Directions:
Rewrite every text line from the records below as a Markdown table with two columns, Row and Line, numbering the lines in order and omitting any blank lines. Leave the pictures out of the answer.

Records shown:
= = = = = = =

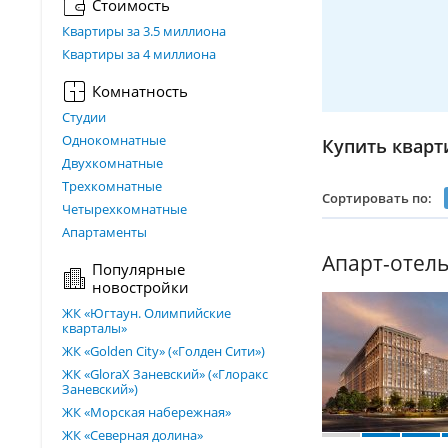
Стоимость
Квартиры за 3.5 миллиона
Квартиры за 4 миллиона
Комнатность
Студии
Однокомнатные
Купить кварт
Двухкомнатные
Трехкомнатные
Сортировать по:
Четырехкомнатные
Апартаменты
Апарт-отель
Популярные
новостройки
ЖК «Югтаун. Олимпийские
кварталы»
ЖК «Golden City» («Голден Сити»)
ЖК «GloraX Заневский»​ («Глоракс
Заневский»)
ЖК «Морская набережная»
ЖК «Северная долина»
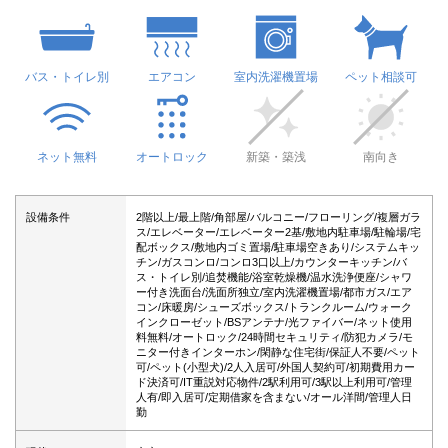
バス・トイレ別
エアコン
室内洗濯機置場
ペット相談可
ネット無料
オートロック
新築・築浅
南向き
設備条件
2階以上/最上階/角部屋/バルコニー/フローリング/複層ガラ
ス/エレベーター/エレベーター2基/敷地内駐車場/駐輪場/宅
配ボックス/敷地内ゴミ置場/駐車場空きあり/システムキッ
チン/ガスコンロ/コンロ3口以上/カウンターキッチン/バ
ス・トイレ別/追焚機能/浴室乾燥機/温水洗浄便座/シャワ
ー付き洗面台/洗面所独立/室内洗濯機置場/都市ガス/エア
コン/床暖房/シューズボックス/トランクルーム/ウォーク
インクローゼット/BSアンテナ/光ファイバー/ネット使用
料無料/オートロック/24時間セキュリティ/防犯カメラ/モ
ニター付きインターホン/閑静な住宅街/保証人不要/ペット
可/ペット(小型犬)/2人入居可/外国人契約可/初期費用カー
ド決済可/IT重説対応物件/2駅利用可/3駅以上利用可/管理
人有/即入居可/定期借家を含まない/オール洋間/管理人日
勤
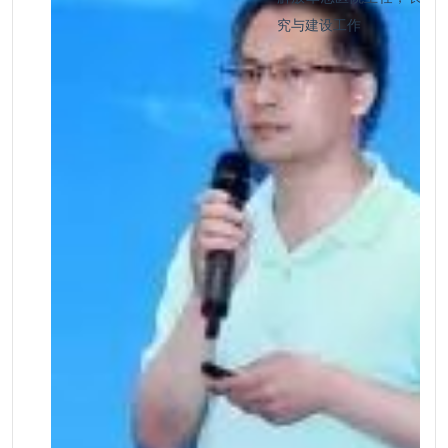
究与建设工作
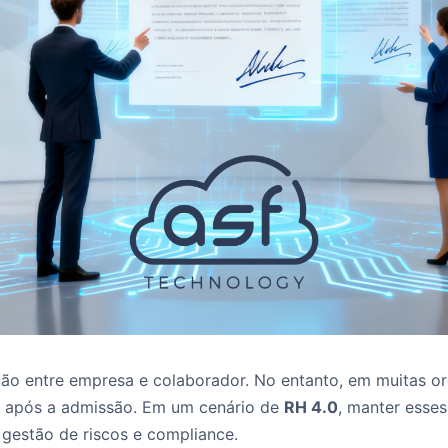
ão entre empresa e colaborador. No entanto, em muitas o
s após a admissão. Em um cenário de
RH 4.0
, manter esse
 gestão de riscos e compliance.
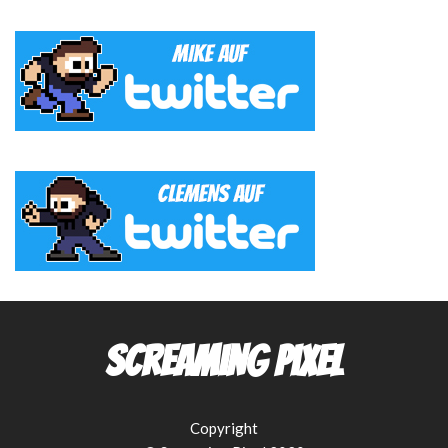
Screaming Pixel
Copyright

= = = = = = =

Response to the exercise:
| Row | Line |
|---|---|
| 1 | Стоимость |
| 2 | Квартиры за 3.5 миллиона |
| 3 | Квартиры за 4 миллиона |
| 4 | Комнатность |
| 5 | Студии |
| 6 | Однокомнатные |
| 7 | Купить кварт |
| 8 | Двухкомнатные |
| 9 | Трехкомнатные |
| 10 | Сортировать по: |
| 11 | Четырехкомнатные |
| 12 | Апартаменты |
| 13 | Апарт-отель |
| 14 | Популярные |
| 15 | новостройки |
| 16 | ЖК «Югтаун. Олимпийские |
| 17 | кварталы» |
| 18 | ЖК «Golden City» («Голден Сити») |
| 19 | ЖК «GloraX Заневский»​ («Глоракс |
| 20 | Заневский») |
| 21 | ЖК «Морская набережная» |
| 22 | ЖК «Северная долина» |
| 23 | バス・トイレ別 |
| 24 | エアコン |
| 25 | 室内洗濯機置場 |
| 26 | ペット相談可 |
| 27 | ネット無料 |
| 28 | オートロック |
| 29 | 新築・築浅 |
| 30 | 南向き |
| 31 | 設備条件 |
| 32 | 2階以上/最上階/角部屋/バルコニー/フローリング/複層ガラ |
| 33 | ス/エレベーター/エレベーター2基/敷地内駐車場/駐輪場/宅 |
| 34 | 配ボックス/敷地内ゴミ置場/駐車場空きあり/システムキッ |
| 35 | チン/ガスコンロ/コンロ3口以上/カウンターキッチン/バ |
| 36 | ス・トイレ別/追焚機能/浴室乾燥機/温水洗浄便座/シャワ |
| 37 | ー付き洗面台/洗面所独立/室内洗濯機置場/都市ガス/エア |
| 38 | コン/床暖房/シューズボックス/トランクルーム/ウォーク |
| 39 | インクローゼット/BSアンテナ/光ファイバー/ネット使用 |
| 40 | 料無料/オートロック/24時間セキュリティ/防犯カメラ/モ |
| 41 | ニター付きインターホン/閑静な住宅街/保証人不要/ペット |
| 42 | 可/ペット(小型犬)/2人入居可/外国人契約可/初期費用カー |
| 43 | ド決済可/IT重説対応物件/2駅利用可/3駅以上利用可/管理 |
| 44 | 人有/即入居可/定期借家を含まない/オール洋間/管理人日 |
| 45 | 勤 |
| 46 | 究与建设工作 |
| 47 | ão entre empresa e colaborador. No entanto, em muitas o |
| 48 | s após a admissão. Em um cenário de |
| 49 | RH 4.0 |
| 50 | , manter esse |
| 51 |  gestão de riscos e compliance. |
| 52 | Screaming Pixel |
| 53 | Copyright |